The Electoral College is not democratic — nor should it be
The Electoral College is under attack. While the Supreme Court is deciding whether a state can punish faithless electors, Congress is considering amending the Constitution to eliminate or revise the Electoral College. Fifteen states and the District of Columbia have adopted the National Popular Vote Interstate Compact to bypass the Electoral College without amending the Constitution. Surveys show that such efforts have broad citizen support.
Why do these very different groups want to modify or abolish the Electoral College? Because it is fundamentally undemocratic. But it was deliberately created that way.
At least four times in our history, including twice in the past two decades, the candidate who won the most popular votes did not become president. In 2016, although Hillary Clinton didn’t win a majority of the popular vote, she received more votes than Donald Trump. But Trump became president since he won the Electoral College, 304 votes to 227.
This result occurred because, according to Article II, Section 1 of the Constitution, Americans do not vote directly for the president. Instead, citizens in each state vote for electors, and the number of electors in each state is equal to the total of each state’s two senators and representatives. This procedure results in low-population states such as Alaska, Delaware, Montana, North and South Dakota, Vermont, and Wyoming having a disproportionate effect on presidential elections. In other words, if you live in Wyoming, your vote has a greater weight in electing the president than if you lived in California. A clearly undemocratic system — but undemocratic with an important purpose.
Throughout history, pure democracies — whatever the majority wants, it gets — have tended to devolve into tyrannical governments. As James Madison wrote in Federalist 10, “Measures are too often decided, not according to the rules of justice, and the rights of the minor party; but by the superior power of an interested and overbearing majority.”
The Constitution is an attempt to reduce the danger of a tyrannical majority by avoiding the concentration of political power or sovereignty. Horizontally, political power was divided among the judicial, legislative and executive branches.
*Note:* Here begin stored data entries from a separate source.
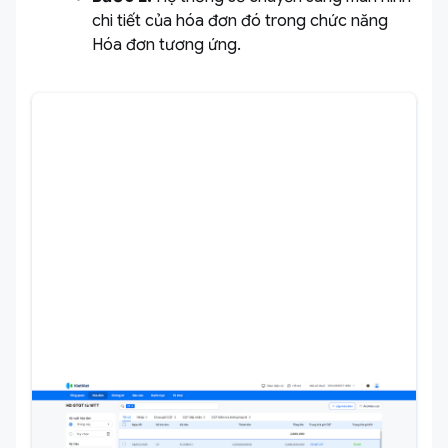
chi tiết của hóa đơn đó trong chức năng
Hóa đơn tương ứng.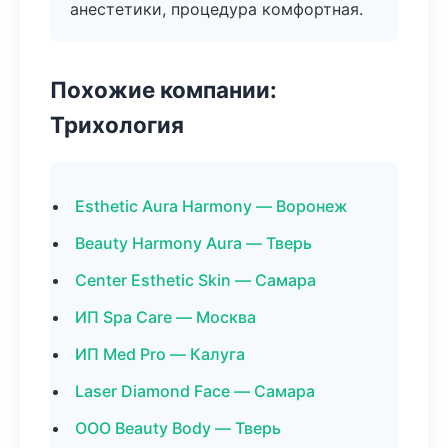
анестетики, процедура комфортная.
Похожие компании:
Трихология
Esthetic Aura Harmony — Воронеж
Beauty Harmony Aura — Тверь
Center Esthetic Skin — Самара
ИП Spa Care — Москва
ИП Med Pro — Калуга
Laser Diamond Face — Самара
ООО Beauty Body — Тверь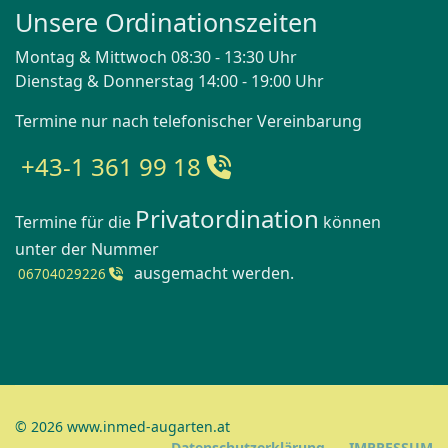
Unsere Ordinationszeiten
Montag & Mittwoch 08:30 - 13:30 Uhr
Dienstag & Donnerstag 14:00 - 19:00 Uhr
Termine nur nach telefonischer Vereinbarung
+43-1 361 99 18
Privatordination
Termine für die
können
unter der Nummer
ausgemacht werden.
06704029226
© 2026 www.inmed-augarten.at
Datenschutzerklärung
IMPRESSUM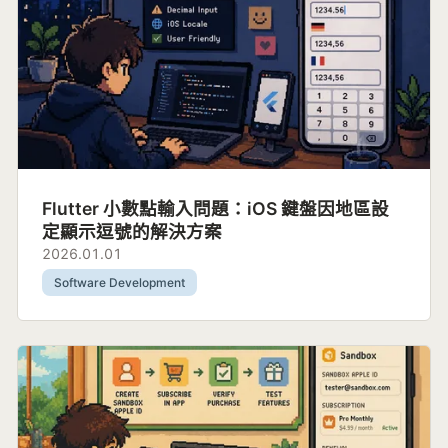
Flutter 小數點輸入問題：iOS 鍵盤因地區設
定顯示逗號的解決方案
2026.01.01
Software Development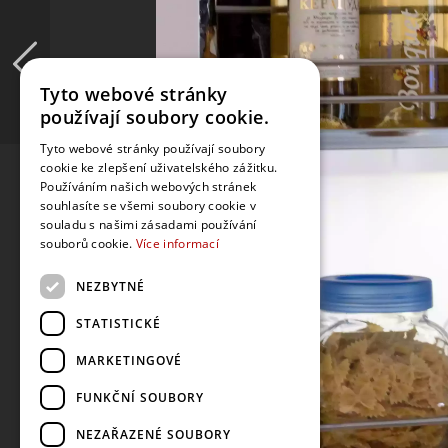
Tyto webové stránky
používají soubory cookie.
Tyto webové stránky používají soubory
cookie ke zlepšení uživatelského zážitku.
Používáním našich webových stránek
souhlasíte se všemi soubory cookie v
souladu s našimi zásadami používání
souborů cookie.
Více informací
NEZBYTNÉ
STATISTICKÉ
MARKETINGOVÉ
FUNKČNÍ SOUBORY
NEZAŘAZENÉ SOUBORY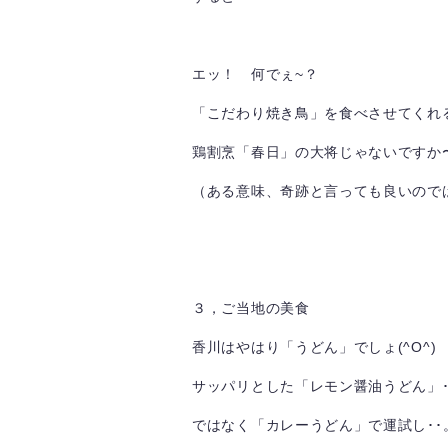
エッ！ 何でぇ~？
「こだわり焼き鳥」を食べさせてくれ
鶏割烹「春日」の大将じゃないですか〜
（ある意味、奇跡と言っても良いのでは
３，ご当地の美食
香川はやはり「うどん」でしょ(^O^)
サッパリとした「レモン醤油うどん」･
ではなく「カレーうどん」で運試し･･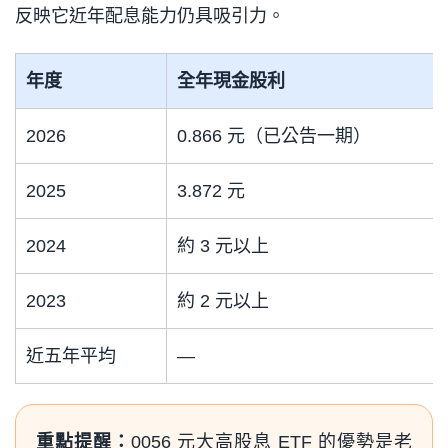
反映它近年配息能力仍具吸引力。
年度
全年現金股利
2026
0.866 元（已公告一期）
2025
3.872 元
2024
約 3 元以上
2023
約 2 元以上
近五年平均
—
重點提醒：
0056 元大高股息 ETF 的優勢是老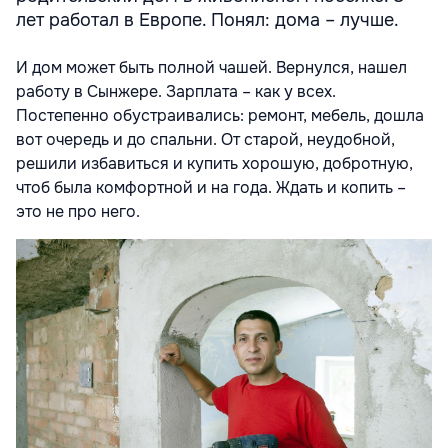
лет работал в Европе. Понял: дома – лучше.
И дом может быть полной чашей. Вернулся, нашел
работу в Сынжере. Зарплата – как у всех.
Постепенно обустраивались: ремонт, мебель, дошла
вот очередь и до спальни. От старой, неудобной,
решили избавиться и купить хорошую, добротную,
чтоб была комфортной и на года. Ждать и копить –
это не про него.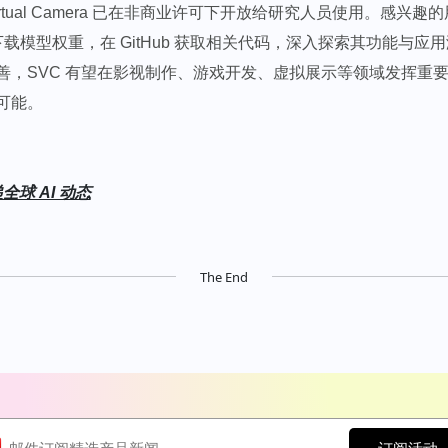
 Virtual Camera 已在非商业许可下开放给研究人员使用。感兴
ace 下载模型权重，在 GitHub 获取相关代码，深入探索其功能与
善，SVC 有望在影视制作、游戏开发、虚拟展示等领域发挥重要作
能。​
全球 AI 动态
The End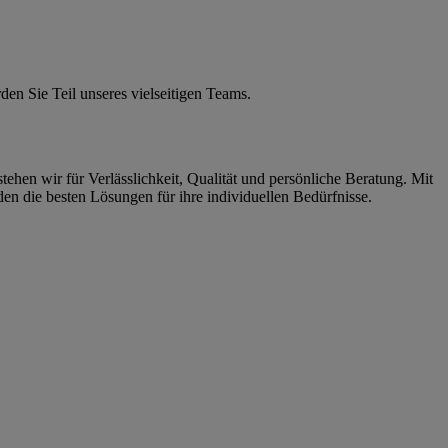
en Sie Teil unseres vielseitigen Teams.
ehen wir für Verlässlichkeit, Qualität und persönliche Beratung. Mit
en die besten Lösungen für ihre individuellen Bedürfnisse.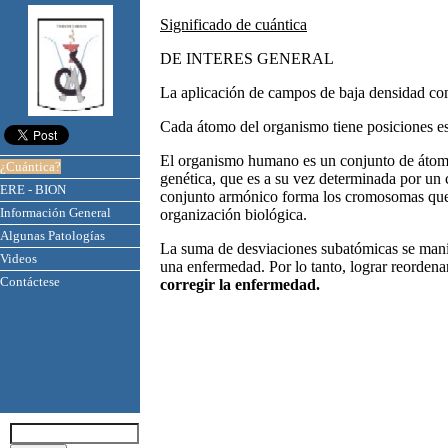
Significado de cuántica
DE INTERES GENERAL
La aplicación de campos de baja densidad co
Cada átomo del organismo tiene posiciones esp
El organismo humano es un conjunto de átomo
¿Cuántica?
genética, que es a su vez determinada por u
ERE - BION
conjunto armónico forma los cromosomas que s
Información General
organización biológica.
Algunas Patologías
La suma de desviaciones subatómicas se manif
Videos
una enfermedad. Por lo tanto, lograr reordena
Contáctese
corregir la enfermedad.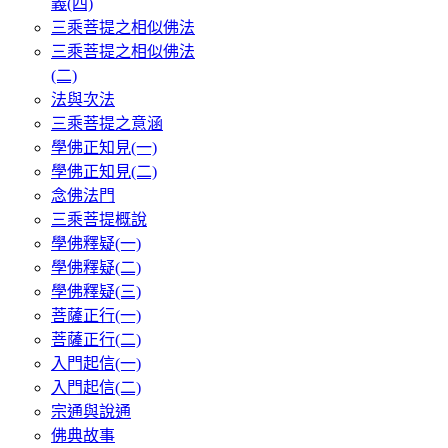
義(四)
三乘菩提之相似佛法
三乘菩提之相似佛法
(二)
法與次法
三乘菩提之意涵
學佛正知見(一)
學佛正知見(二)
念佛法門
三乘菩提概說
學佛釋疑(一)
學佛釋疑(二)
學佛釋疑(三)
菩薩正行(一)
菩薩正行(二)
入門起信(一)
入門起信(二)
宗通與說通
佛典故事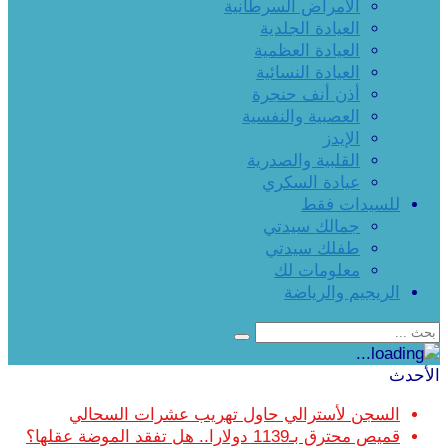
الأمراض السرطانية
العيادة الجلدية
العيادة العظمية
العيادة النسائية
أذن أنف حنجرة
العصبية والنفسية
الإيدز
القلبية والصدرية
عيادة السكري
للسيدات فقط
جمالك سيدتي
طفلك سيدتي
معلومات لك
الريجيم والرياضة
الأحدث
السجن لأسترالي حاول تهريب عشرات السحالي
قميص محترق بـ1139 دولارا.. هل تفقد الموضة عقلها؟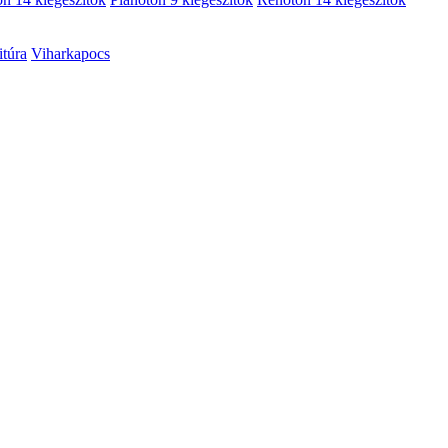
itúra
Viharkapocs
Vertically, such power was divided among the national and state governments and the people.
The biggest challenge caused by the vertical division of political power was how to prevent the majority that controls the great resources and power of the national government from using carrots or sticks to reduce the states or the people themselves to subservience. To this end, the Constitution incorporates several deliberately undemocratic components. To protect people from an overbearing majority, the Bill of Rights limits the government’s ability to make certain laws even if a majority wants them. Another such undemocratic institution is the Senate, where every state regardless of size has two votes. The Electoral College serves a similar purpose: It restrains the power of the majority.
The big states such as California, Texas, Florida, New York and Pennsylvania have the population and economic weight to take care of themselves. But without equal representation in the Senate and disproportionate voting weight in the Electoral College, the small states with low populations and small economies gradually would become wholly owned subsidiaries of the national government.
Without the Electoral College, a relatively small number of states — in an extreme case, as few as seven — could elect a president and control the executive branch of the national government. How confident should we be that these few large states would act in the national interest, as opposed to focusing almost exclusively on their narrow state interests? However, with the Electoral College, even if one presidential candidate was able to win the Electoral College votes of the people of the seven largest states — a majority of the U.S. population — he or she still would need an additional 61 Electoral College votes to win. A presidential campaign that focuses exclusively on the largest states will lose.
Like the Senate, the Electoral College gives small states leverage. And through the political logrolling that drives campaigns and elects presidents, this leverage helps small states maintain their vibrant independence on matters big and small. The Electoral College, like the Senate and Bill of Rights, is an undemocratic institution carefully crafted to preserve the vertical division of political power among the national government, the states and the people to prevent the tyranny of the majority.
Unfortunately, strong public sentiments can overwhelm even the best institutional arrangements. A modern example occurred during the panic following the 1941 attack on Pearl Harbor. With widespread popular support, former President Franklin Roosevelt incarcerated about 120,000 Japanese Americans for the “crime” of being Japanese Americans.
Excellent institutions are necessary — but not sufficient — for the long-term success of this more than 230-year-old democratic republic. A virtuous citizenry also is essential.
Frank R. Gunter, Ph.D., is a professor of economics at Lehigh University and senior fellow at the Foreign Policy Research Institute.